**Task brief**
Write out the records once more, exactly, and keep any image out.

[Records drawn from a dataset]
-- Opening Marker --
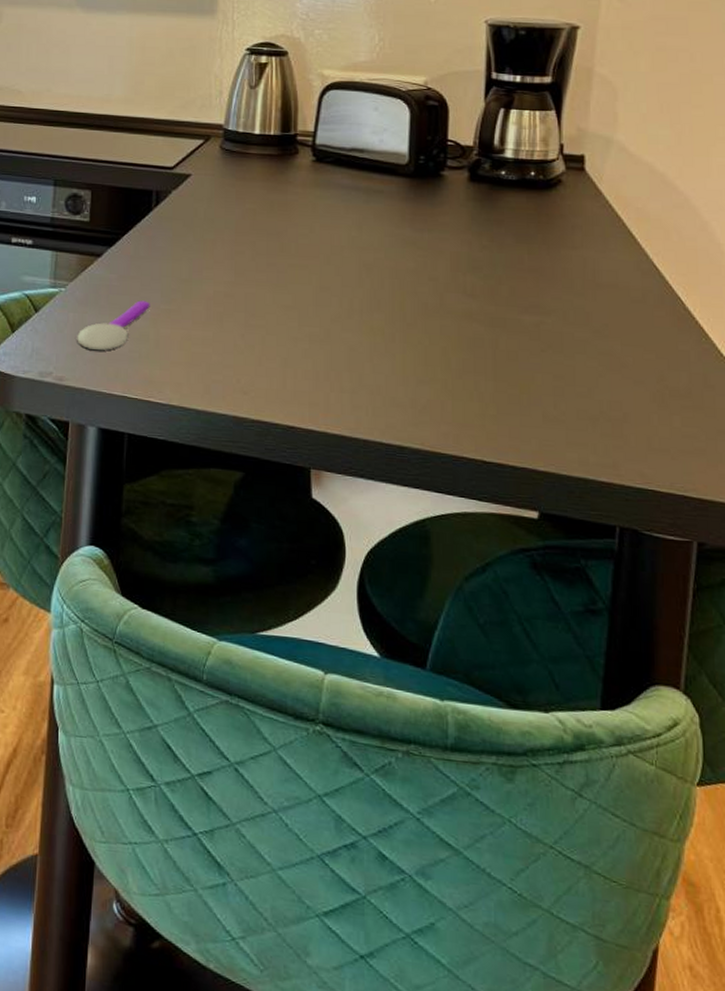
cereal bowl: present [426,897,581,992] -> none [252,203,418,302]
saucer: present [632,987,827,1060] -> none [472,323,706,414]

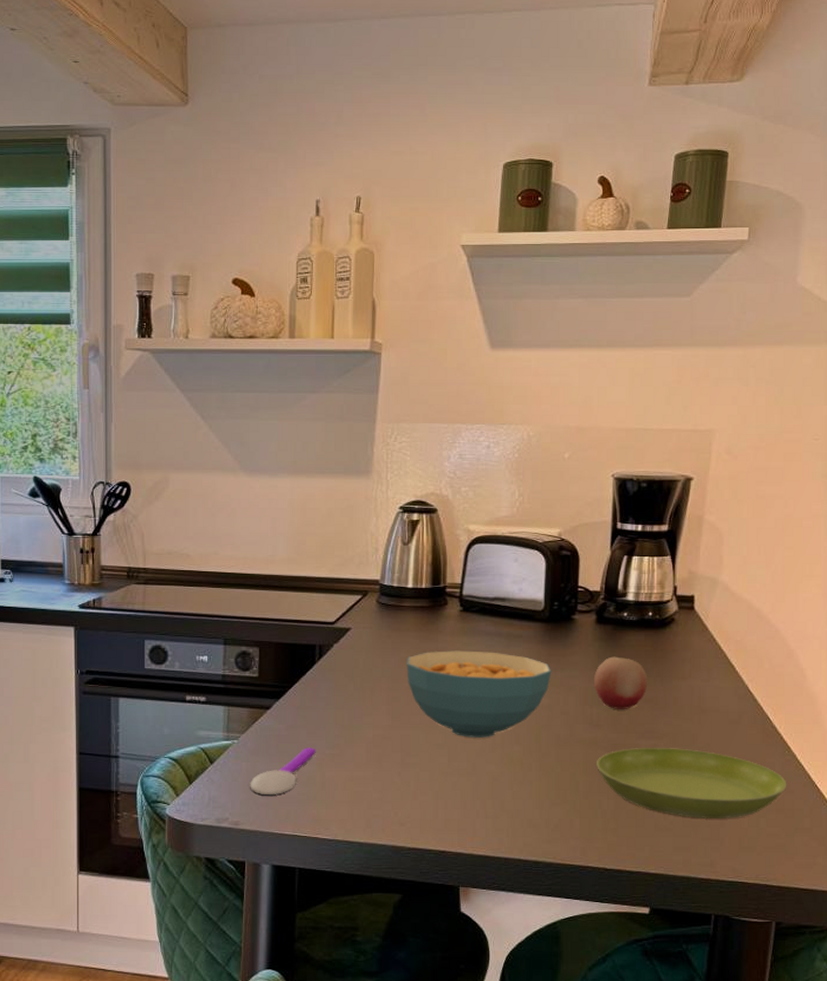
cereal bowl: none [252,203,418,302] -> present [406,650,552,738]
fruit: none [466,219,531,279] -> present [593,656,648,709]
saucer: none [472,323,706,414] -> present [597,748,787,819]

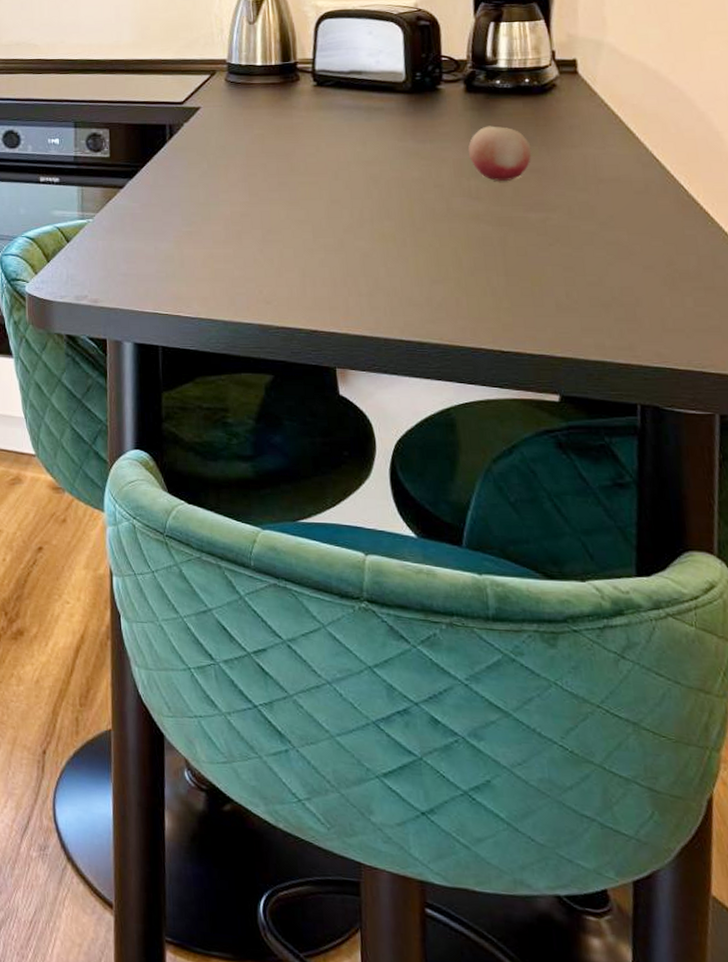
spoon: present [250,747,316,796] -> none [107,225,173,273]
cereal bowl: present [406,650,552,738] -> none [260,125,420,213]
saucer: present [597,748,787,819] -> none [480,221,715,298]

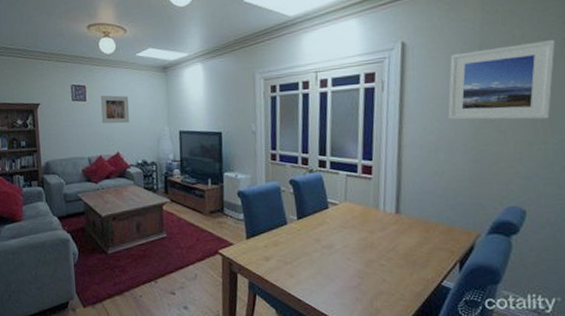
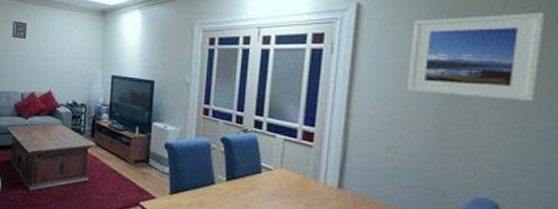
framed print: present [100,95,130,124] -> none [38,34,66,63]

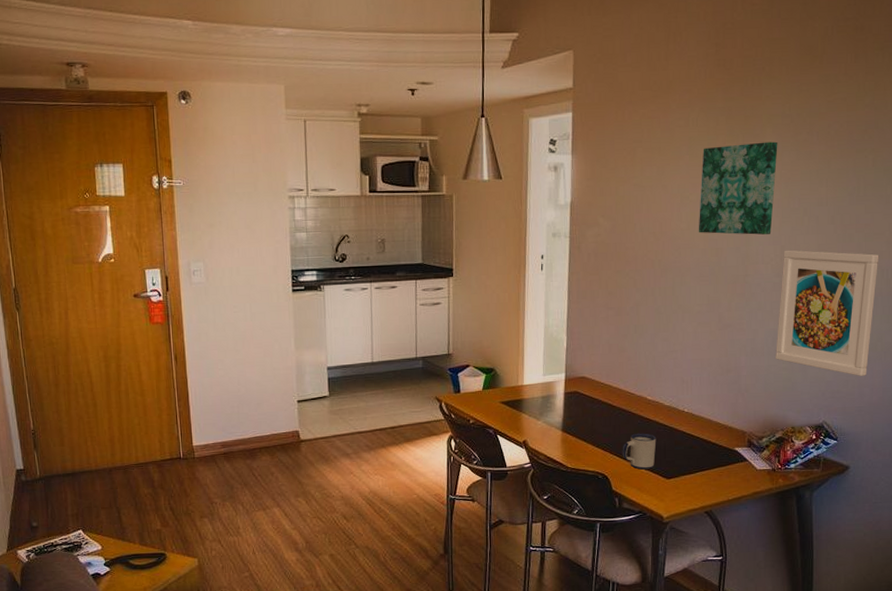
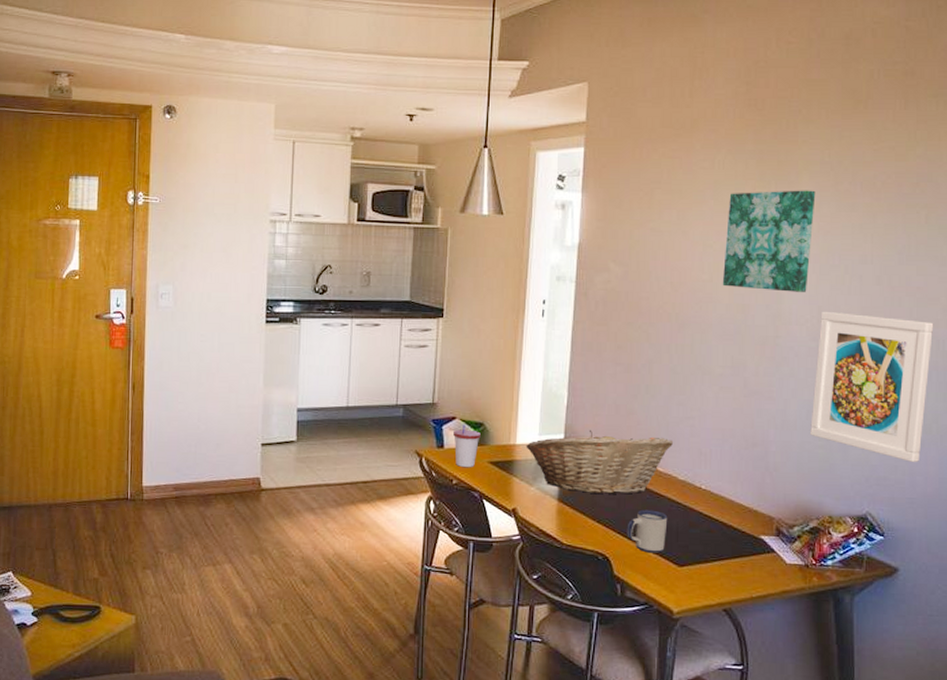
cup: none [468,371,492,408] -> present [453,424,481,467]
fruit basket: none [532,367,660,424] -> present [526,429,674,495]

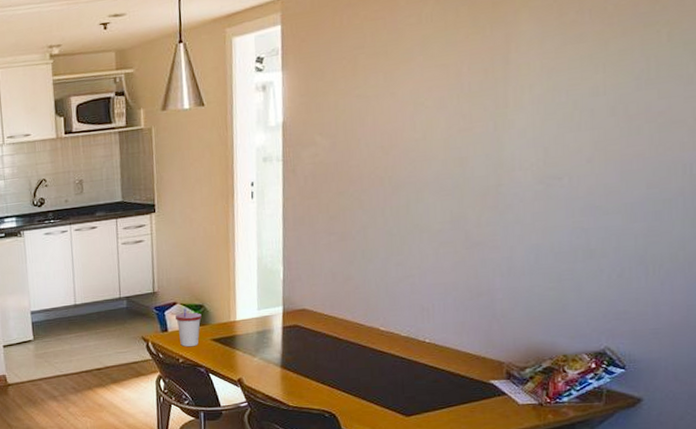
fruit basket: present [526,429,674,495] -> none [246,298,394,359]
mug: present [627,509,668,553] -> none [351,367,393,407]
wall art: present [722,190,816,292] -> none [436,27,537,143]
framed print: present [810,311,934,463] -> none [540,146,680,294]

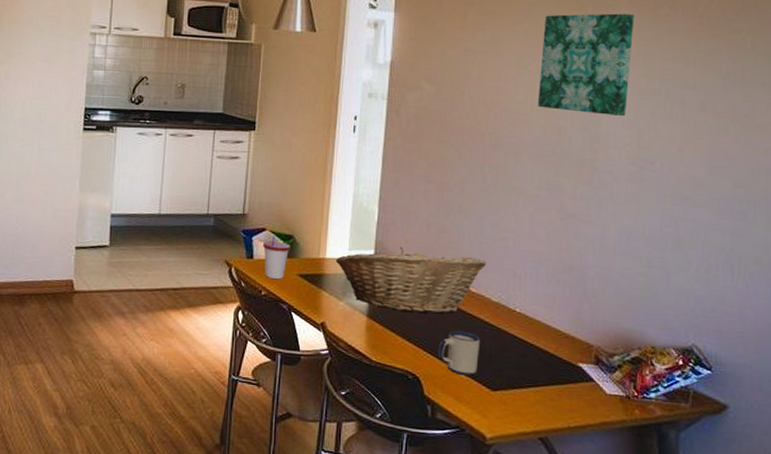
fruit basket: none [246,298,394,359] -> present [335,246,487,314]
mug: none [351,367,393,407] -> present [438,330,481,376]
wall art: none [436,27,537,143] -> present [537,13,634,116]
-- Closing Marker --
**Answer space**
cereal bowl: present [426,897,581,992] -> none [252,203,418,302]
saucer: present [632,987,827,1060] -> none [472,323,706,414]

cereal bowl: none [252,203,418,302] -> present [406,650,552,738]
fruit: none [466,219,531,279] -> present [593,656,648,709]
saucer: none [472,323,706,414] -> present [597,748,787,819]

spoon: present [250,747,316,796] -> none [107,225,173,273]
cereal bowl: present [406,650,552,738] -> none [260,125,420,213]
saucer: present [597,748,787,819] -> none [480,221,715,298]

framed print: present [100,95,130,124] -> none [38,34,66,63]

cup: none [468,371,492,408] -> present [453,424,481,467]
fruit basket: none [532,367,660,424] -> present [526,429,674,495]

fruit basket: present [526,429,674,495] -> none [246,298,394,359]
mug: present [627,509,668,553] -> none [351,367,393,407]
wall art: present [722,190,816,292] -> none [436,27,537,143]
framed print: present [810,311,934,463] -> none [540,146,680,294]

fruit basket: none [246,298,394,359] -> present [335,246,487,314]
mug: none [351,367,393,407] -> present [438,330,481,376]
wall art: none [436,27,537,143] -> present [537,13,634,116]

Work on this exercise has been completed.